▶ **Exercise prompt**
Please set down only the lines below starting with the line with "customer service? We are currently seeking" and going on through the line with "This ensures that", verbatim and without pictures.

Stored data entries
::::::
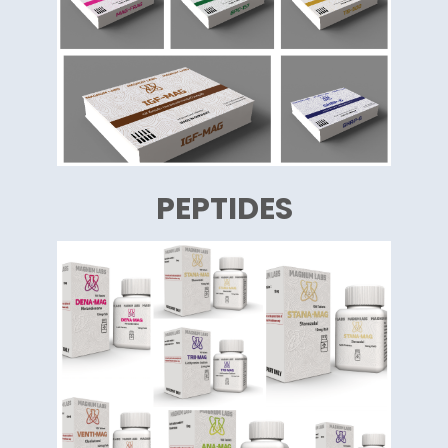
PEPTIDES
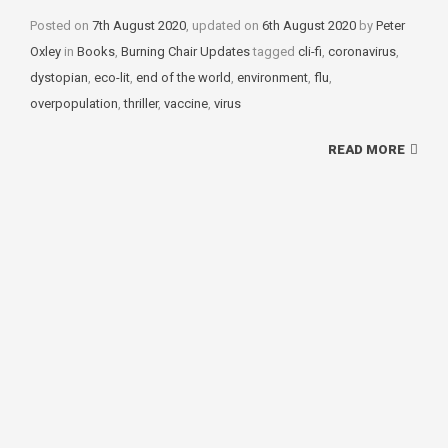
Posted on
7th August 2020
, updated on
6th August 2020
by
Peter
Oxley
in
Categories
Books
,
Burning Chair Updates
tagged
Tags
cli-fi
,
coronavirus
,
dystopian
,
eco-lit
,
end of the world
,
environment
,
flu
,
overpopulation
,
thriller
,
vaccine
,
virus
READ MORE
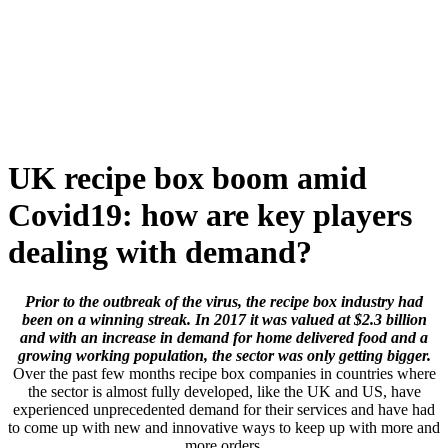
Skip
to
content
UK recipe box boom amid
Covid19: how are key players
dealing with demand?
Prior to the outbreak of the virus, the recipe box industry had
been on a winning streak. In 2017 it was valued at $2.3 billion
and with an increase in demand for home delivered food and a
growing working population, the sector was only getting bigger.
Over the past few months recipe box companies in countries where
the sector is almost fully developed, like the UK and US, have
experienced unprecedented demand for their services and have had
to come up with new and innovative ways to keep up with more and
more orders.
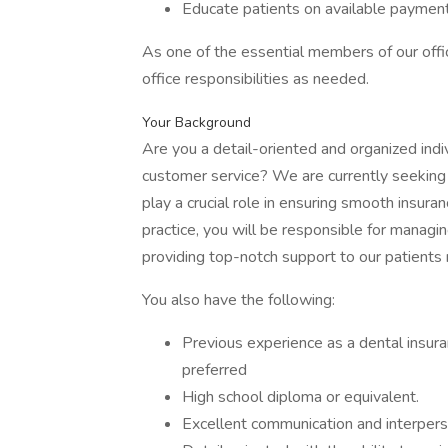
Educate patients on available payment
As one of the essential members of our office
office responsibilities as needed.
Your Background
Are you a detail-oriented and organized indi
customer service? We are currently seeking 
play a crucial role in ensuring smooth insuran
practice, you will be responsible for managing
providing top-notch support to our patients r
You also have the following:
Previous experience as a dental insur
preferred
High school diploma or equivalent.
Excellent communication and interperso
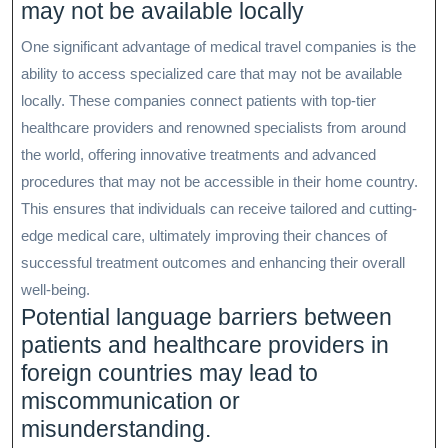
may not be available locally
One significant advantage of medical travel companies is the
ability to access specialized care that may not be available
locally. These companies connect patients with top-tier
healthcare providers and renowned specialists from around
the world, offering innovative treatments and advanced
procedures that may not be accessible in their home country.
This ensures that individuals can receive tailored and cutting-
edge medical care, ultimately improving their chances of
successful treatment outcomes and enhancing their overall
well-being.
Potential language barriers between
patients and healthcare providers in
foreign countries may lead to
miscommunication or
misunderstanding.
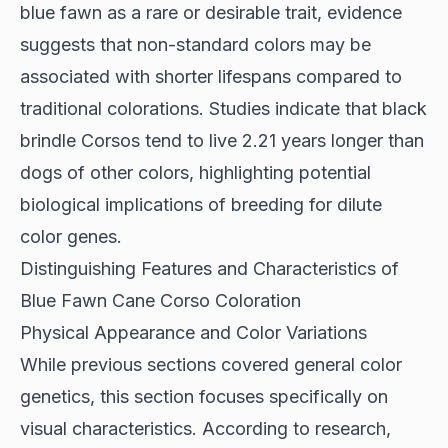
blue fawn as a rare or desirable trait,
evidence
suggests
that non-standard colors may be
associated with shorter lifespans compared to
traditional colorations. Studies indicate that black
brindle Corsos tend to live 2.21 years longer than
dogs of other colors, highlighting potential
biological implications of breeding for dilute
color genes.
Distinguishing Features and Characteristics of
Blue Fawn Cane Corso Coloration
Physical Appearance and Color Variations
While previous sections covered general color
genetics, this section focuses specifically on
visual characteristics. According to
research
,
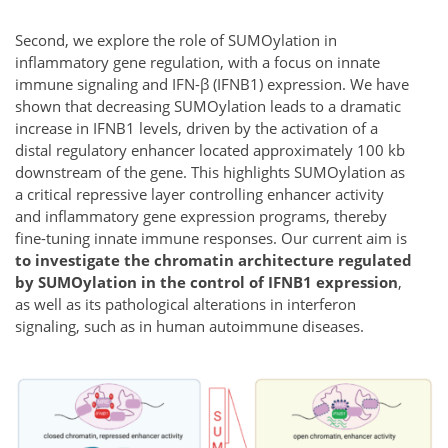
Second, we explore the role of SUMOylation in
inflammatory gene regulation, with a focus on innate
immune signaling and IFN-β (IFNB1) expression. We have
shown that decreasing SUMOylation leads to a dramatic
increase in IFNB1 levels, driven by the activation of a
distal regulatory enhancer located approximately 100 kb
downstream of the gene. This highlights SUMOylation as
a critical repressive layer controlling enhancer activity
and inflammatory gene expression programs, thereby
fine-tuning innate immune responses. Our current aim is
to investigate the chromatin architecture regulated
by SUMOylation in the control of IFNB1 expression
,
as well as its pathological alterations in interferon
signaling, such as in human autoimmune diseases.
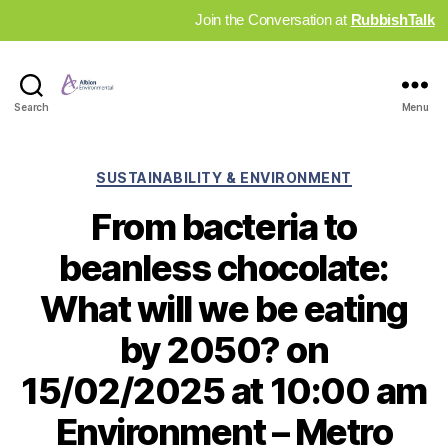
Join the Conversation at
RubbishTalk
Industry
Search
Menu
News
Hub
Categories
SUSTAINABILITY & ENVIRONMENT
From bacteria to
beanless chocolate:
What will we be eating
by 2050? on
15/02/2025 at 10:00 am
Environment – Metro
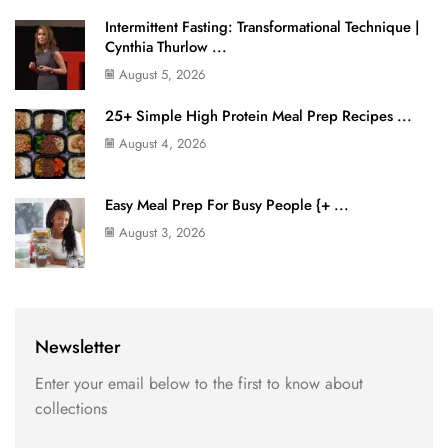
Intermittent Fasting: Transformational Technique |
Cynthia Thurlow ...
August 5, 2026
25+ Simple High Protein Meal Prep Recipes ...
August 4, 2026
Easy Meal Prep For Busy People {+ ...
August 3, 2026
Newsletter
Enter your email below to the first to know about
collections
::::::
▶ **Exercise result**
customer service? We are currently seeking 
play a crucial role in ensuring smooth insuran
practice, you will be responsible for managing
providing top-notch support to our patients r
You also have the following:
Previous experience as a dental insur
preferred
High school diploma or equivalent.
Excellent communication and interperso
may not be available locally
One significant advantage of medical travel companies is the
ability to access specialized care that may not be available
locally. These companies connect patients with top-tier
healthcare providers and renowned specialists from around
the world, offering innovative treatments and advanced
procedures that may not be accessible in their home country.
This ensures that individuals can receive tailored and cutting-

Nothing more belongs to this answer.